>>109038036
It's easy to get started. Open up the editor (windowed version to start with, not terminal).
Go to the "Buffers" menu and select *scratch*. This switches your current buffer to the lisp interaction buffer. In this buffer, you can evaluate expressions that modify the life configuration. Expressions that you evaluate here can then be copied into $HOME/.emacs.d/init.el (or whatever it is on windows I don't remember. A long long time ago it used to be C:\_emacs.el but I'd imagine that's no longer the default).
Try copy/pasting this indo the *scratch* buffer:
(set-background-color "dim gray")
(set-foreground-color "medium spring green")
(set-background-color "light gray")
(set-foreground-color "dark slate gray")
Place your cursor at the end of the first line, then type "ctrl+alt+x". This will change the background to a darkish grey. Move to the next line and type "ctrl+alt+x" again. This will make the text green. Evaluate the next two expressions to change to a light-on-dark theme.
Now type "alt-x"
The cursor will move down to the minibuffer at the bottom of the screen. Type in "set-foreground-color" (or just set-fo<tab>) to tab-complete the command. Then press enter. Type in "black" when it says "Foreground Color: ".

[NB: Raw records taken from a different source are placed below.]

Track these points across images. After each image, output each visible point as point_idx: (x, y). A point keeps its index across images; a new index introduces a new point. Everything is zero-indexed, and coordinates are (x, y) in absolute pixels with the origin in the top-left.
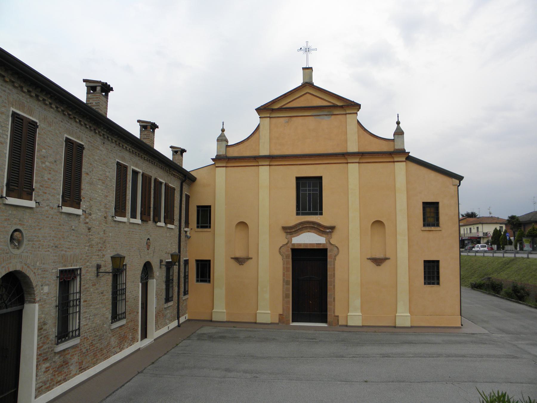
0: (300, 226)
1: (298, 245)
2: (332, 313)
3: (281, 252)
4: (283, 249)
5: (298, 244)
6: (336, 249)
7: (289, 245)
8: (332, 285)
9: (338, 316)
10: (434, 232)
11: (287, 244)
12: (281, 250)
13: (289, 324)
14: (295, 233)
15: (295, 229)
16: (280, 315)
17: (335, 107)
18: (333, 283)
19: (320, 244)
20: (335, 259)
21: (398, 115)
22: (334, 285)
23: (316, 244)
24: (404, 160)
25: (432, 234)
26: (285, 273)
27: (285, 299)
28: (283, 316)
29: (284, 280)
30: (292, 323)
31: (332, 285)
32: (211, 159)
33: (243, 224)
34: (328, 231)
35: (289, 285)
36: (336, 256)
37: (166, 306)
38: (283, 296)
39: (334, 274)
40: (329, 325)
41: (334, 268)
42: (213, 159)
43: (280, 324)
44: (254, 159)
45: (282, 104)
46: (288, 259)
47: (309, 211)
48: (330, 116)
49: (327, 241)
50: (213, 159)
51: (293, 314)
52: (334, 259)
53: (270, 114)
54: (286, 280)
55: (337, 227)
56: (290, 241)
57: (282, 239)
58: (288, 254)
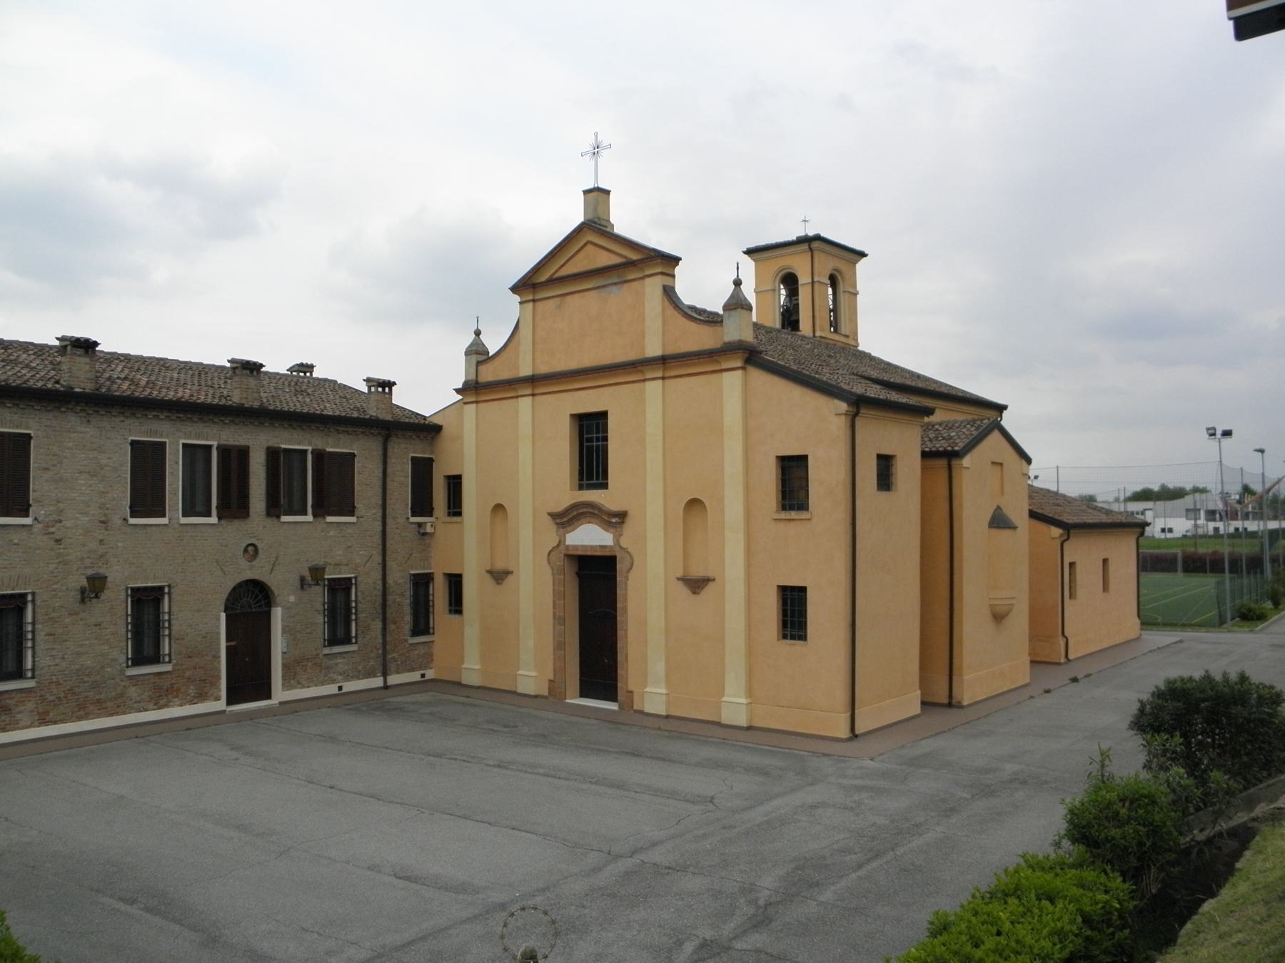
0: (573, 512)
7: (562, 547)
9: (631, 692)
10: (797, 522)
11: (558, 545)
16: (550, 681)
17: (629, 264)
21: (478, 318)
24: (739, 363)
25: (795, 530)
29: (554, 613)
32: (454, 389)
33: (499, 508)
34: (614, 520)
37: (327, 651)
42: (458, 391)
44: (709, 357)
45: (552, 272)
47: (603, 480)
48: (620, 286)
50: (458, 391)
53: (534, 293)
55: (630, 513)
57: (551, 538)
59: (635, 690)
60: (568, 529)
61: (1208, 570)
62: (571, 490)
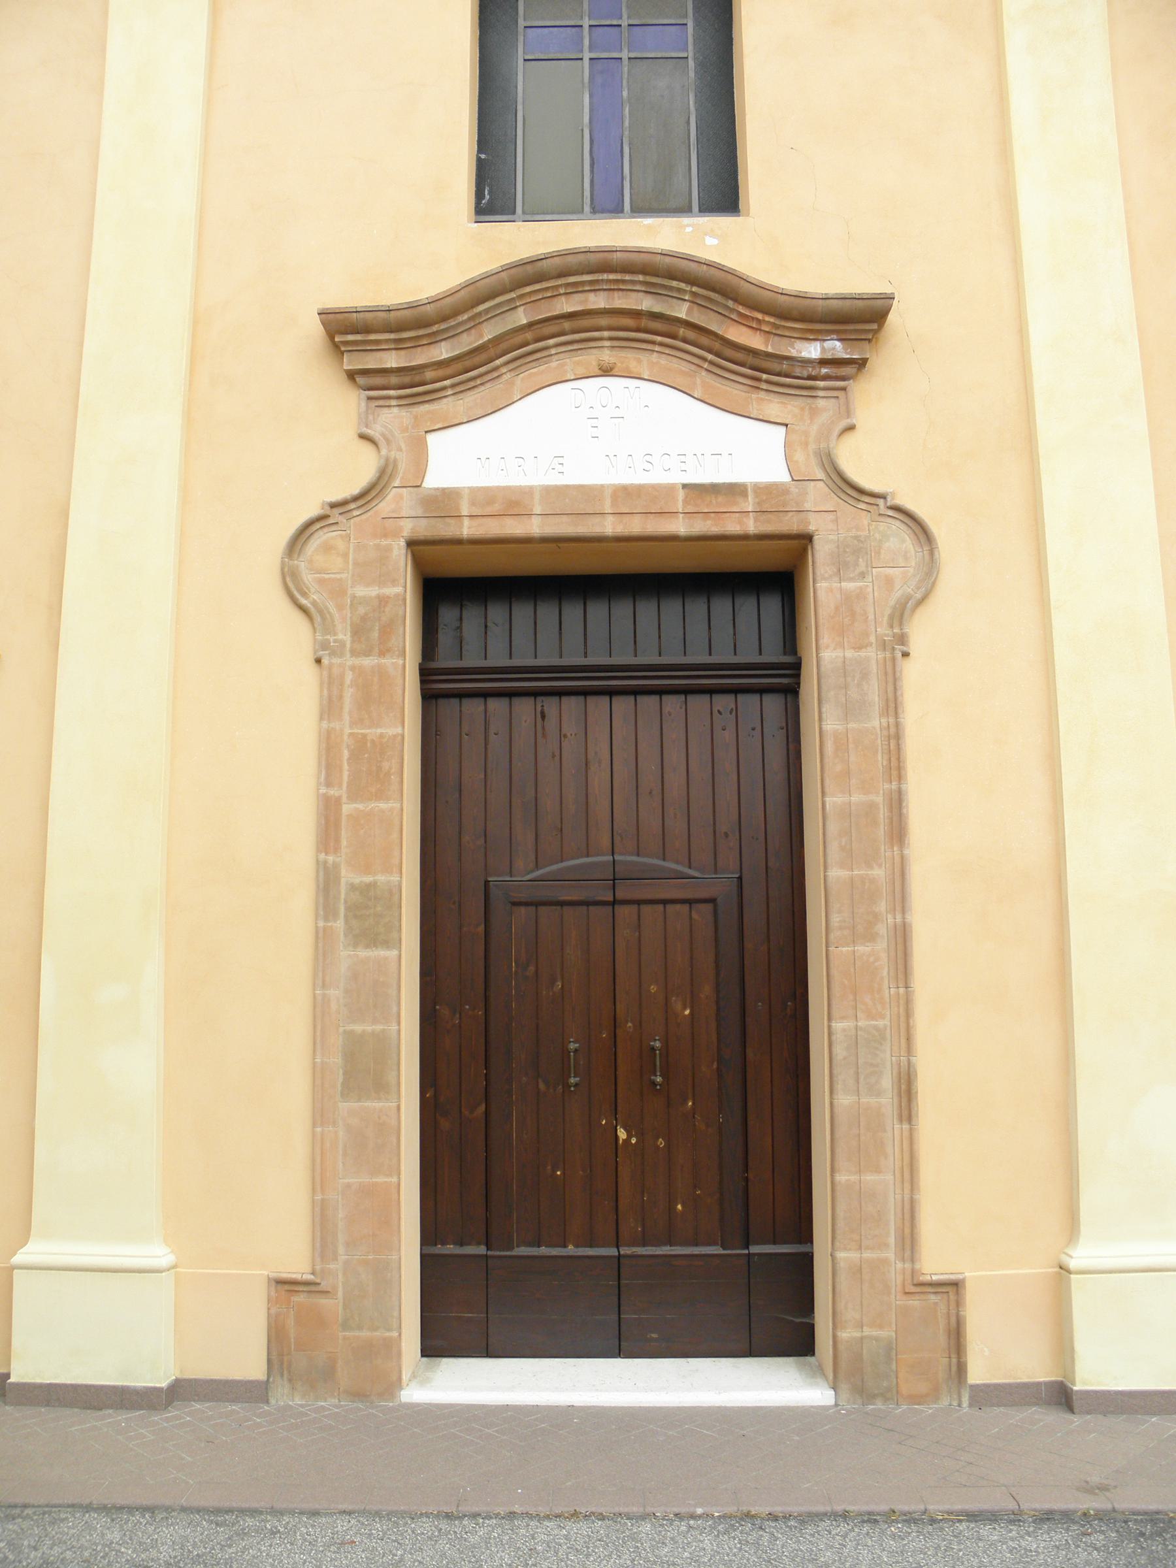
1: (496, 508)
2: (890, 1255)
3: (308, 578)
4: (327, 548)
5: (485, 496)
6: (898, 537)
8: (871, 937)
11: (366, 496)
12: (302, 565)
13: (398, 1384)
14: (461, 389)
15: (467, 342)
16: (285, 1285)
18: (882, 907)
19: (734, 490)
20: (902, 639)
22: (902, 937)
23: (691, 488)
26: (347, 808)
27: (344, 1106)
28: (323, 1301)
29: (327, 881)
30: (424, 1382)
31: (882, 929)
34: (812, 351)
35: (386, 944)
36: (901, 613)
38: (318, 1073)
39: (897, 802)
40: (863, 1392)
41: (895, 738)
43: (282, 1396)
46: (382, 654)
49: (799, 456)
51: (429, 1264)
52: (883, 645)
54: (352, 887)
56: (402, 467)
58: (383, 601)
59: (970, 1275)
60: (448, 405)
61: (537, 497)
62: (739, 216)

Now paste in this to the *scratch* buffer:
(defun my-dark-theme ()
(interactive)
(set-background-color "dim gray")
(set-foreground-color "spring green"))
Place your cursor after the very last paren you typed, and press "ctrl-alt-x". Nothing will happen, except a 't' should show up in the minibuffer.
Now, use "alt-x" to like you did above to run the command except this time start typing "my-<tab>", it should auto-complete to the my-dark-theme function you just defined. Pressing enter should change the theme.
Now you can just use the file menu to create $HOME/.emacs.d/init.el, which runs at startup.